Il collegamento più vistoso è quello con la Notte dei cristalli, nome dato dagli stessi nazisti ai tremendi pogrom da loro condotti in Germania, e non solo, nel novembre del 1938, ma il richiamo del titolo è sicuramente riferito anche al progressivo incrinarsi del rapporto matrimoniale dei protagonisti, così come viene fatto di pensare al rituale della rottura del bicchiere nel matrimonio ebraico in memoria della distruzione del tempio di Gerusalemme.
Da questi spunti sono emerse e si sono moltiplicate le possibili interpretazioni. Riflettendo sul fatto che Miller scrisse Vetri Rotti quando aveva settantotto anni mi sono spiegato il motivo per cui questo testo rivela una visione molto complessa dell’identità ebraica, con una tessitura interlocutoria, priva di tesi univoche o certezze o dogmi perché illuminata dalla saggia prospettiva dell’età avanzata dell’autore e dalla sua personale lunga esperienza.
La fluidità di questa posizione ha comportato per regia ed interpreti la necessità di assecondare e far vivere ogni ‘frammento’ di ciascun personaggio accettandone ambiguità e contraddizioni come un riflesso fedele della realtà.

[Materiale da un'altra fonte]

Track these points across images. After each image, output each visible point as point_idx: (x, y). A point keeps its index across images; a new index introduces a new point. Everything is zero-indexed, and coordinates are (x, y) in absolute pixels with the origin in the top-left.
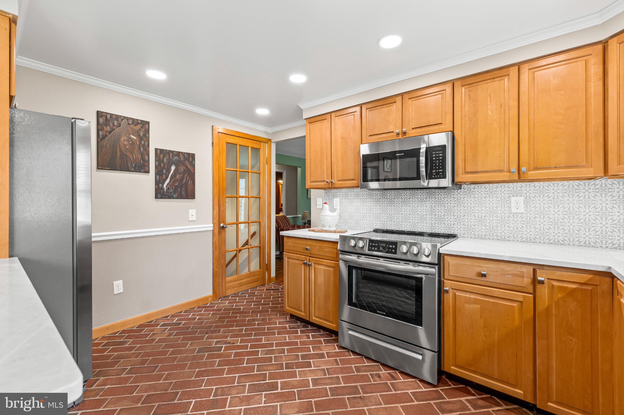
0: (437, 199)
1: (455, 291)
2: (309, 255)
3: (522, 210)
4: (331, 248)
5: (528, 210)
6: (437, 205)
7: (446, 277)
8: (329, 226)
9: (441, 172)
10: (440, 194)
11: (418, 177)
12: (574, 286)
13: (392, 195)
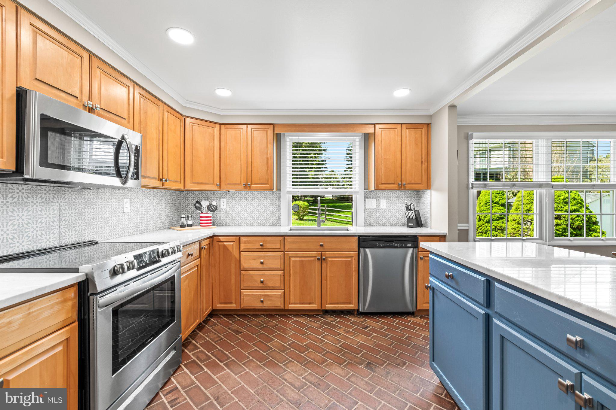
0: (67, 200)
5: (131, 210)
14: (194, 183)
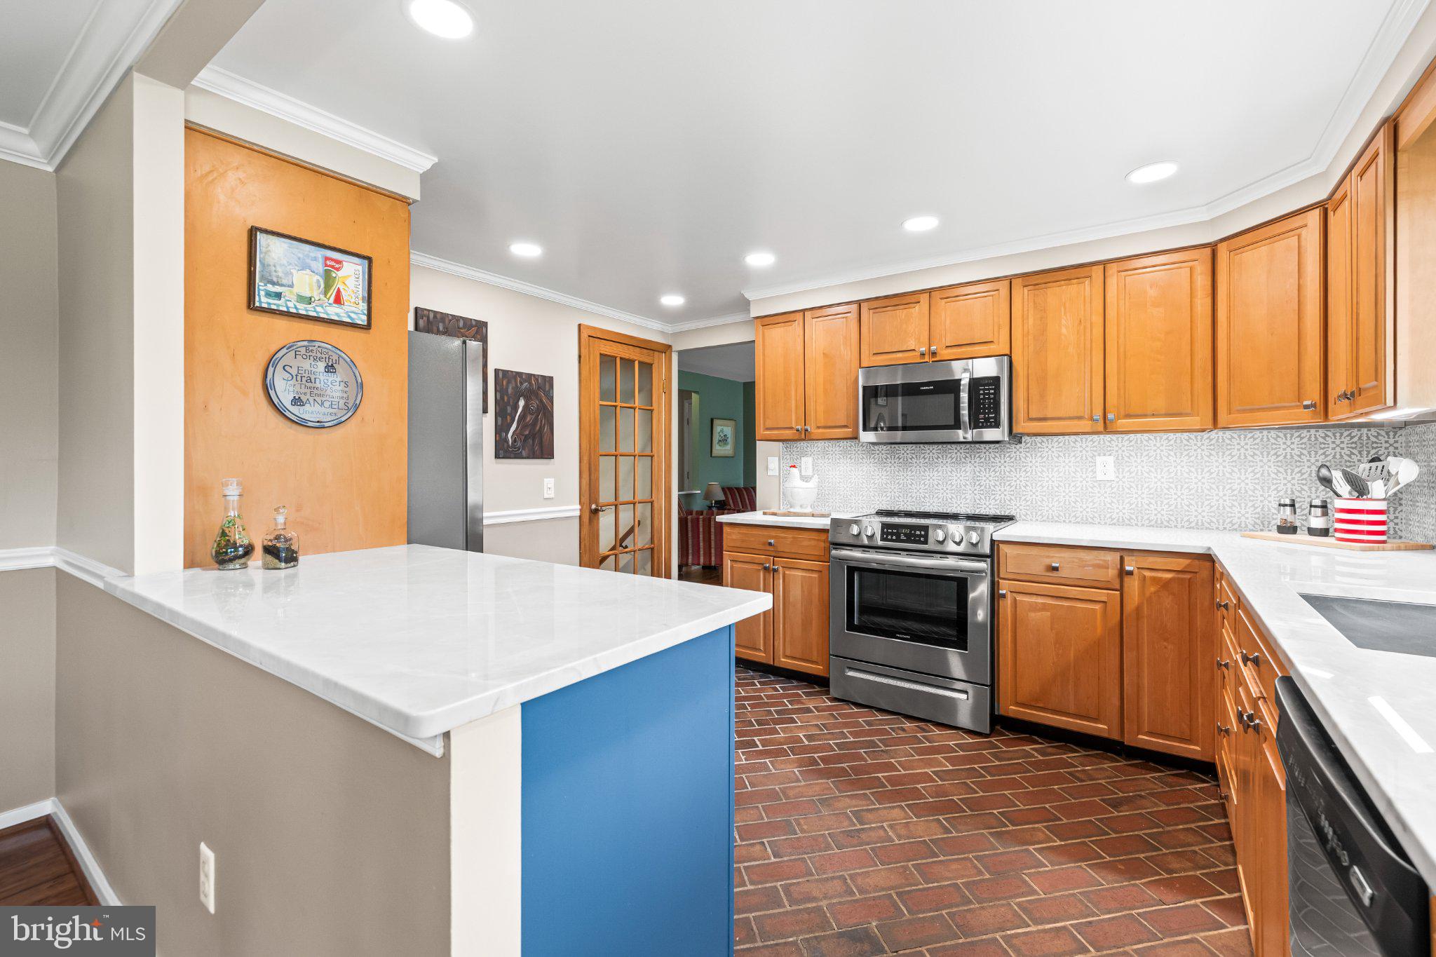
0: (982, 460)
1: (1014, 594)
2: (773, 554)
3: (1111, 475)
4: (815, 539)
5: (1121, 476)
6: (983, 469)
7: (1001, 576)
8: (801, 506)
9: (992, 418)
10: (987, 450)
11: (957, 425)
12: (1169, 576)
13: (908, 452)
14: (1244, 411)
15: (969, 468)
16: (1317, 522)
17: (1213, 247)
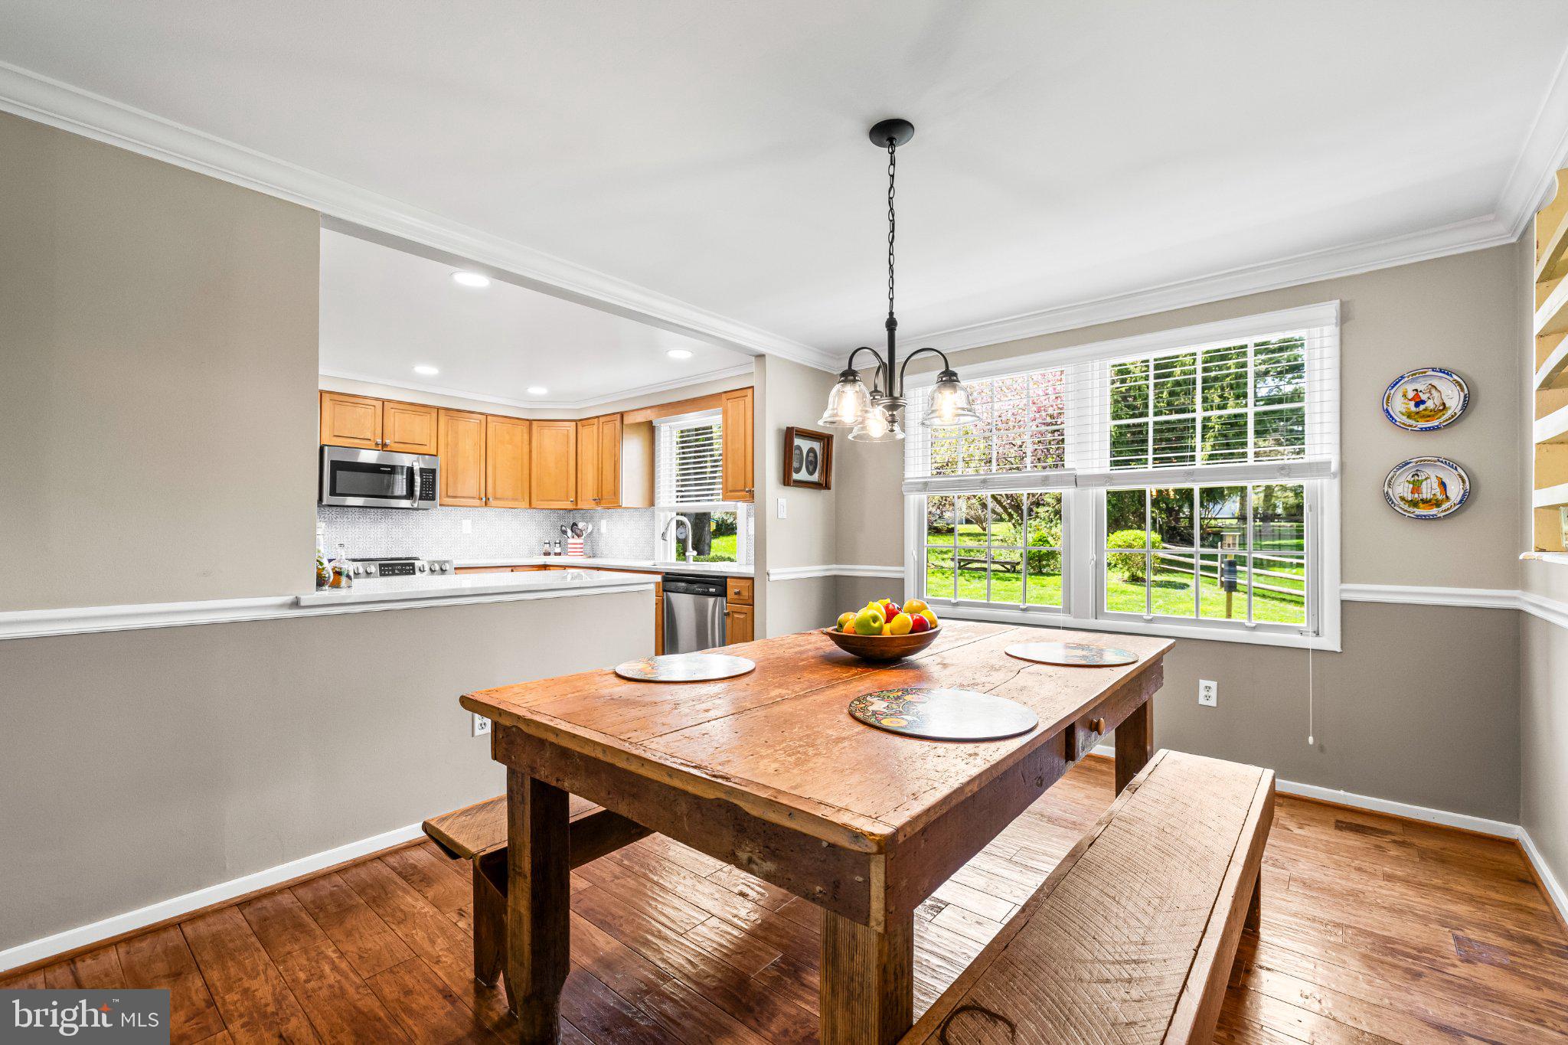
9: (432, 494)
14: (542, 500)
15: (383, 525)
16: (558, 550)
17: (530, 421)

Ecco perché le undici scene che si susseguono senza soluzione di continuità ci hanno suggerito di intraprendere la strada di una sorta di montaggio cinematografico, come se il testo fosse il frutto di una sceneggiatura più che di un percorso di drammaturgia teatrale. Mentre la riflessione storicizzata sui drammatici eventi di quegli anni, lontani geograficamente ma intimamente vissuti come vicinissimi, fa da sfondo imprescindibile alla vicenda umana dei personaggi, l’interrogativo sull’identità ebraica e sull’antisemitismo continua per Miller ad essere il fulcro della sua indagine che ci comunica magistralmente e che ci obbliga a riflettere perché ci coinvolge nel profondo.